Give the number of lines below that contain the word "Sprechstunden", and nothing else.

[Page images and extracted text]
►
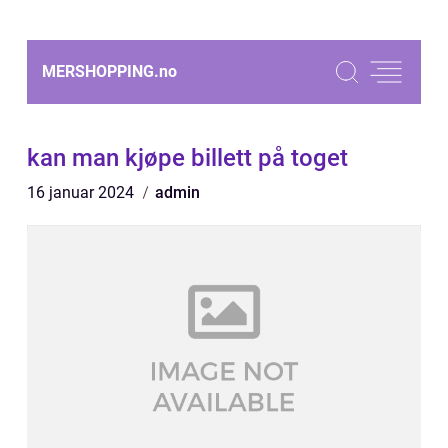
MERSHOPPING.
no
kan man kjøpe billett på toget
16 januar 2024
admin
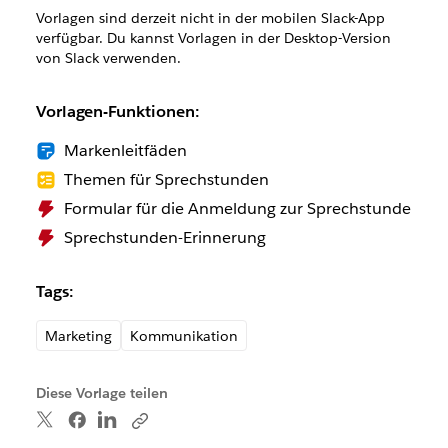
Vorlagen sind derzeit nicht in der mobilen Slack-App
verfügbar. Du kannst Vorlagen in der Desktop-Version
von Slack verwenden.
Vorlagen-Funktionen:
Markenleitfäden
Themen für Sprechstunden
Formular für die Anmeldung zur Sprechstunde
Sprechstunden-Erinnerung
Tags:
Marketing
Kommunikation
Diese Vorlage teilen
◄
■ WORKED SOLUTION: 2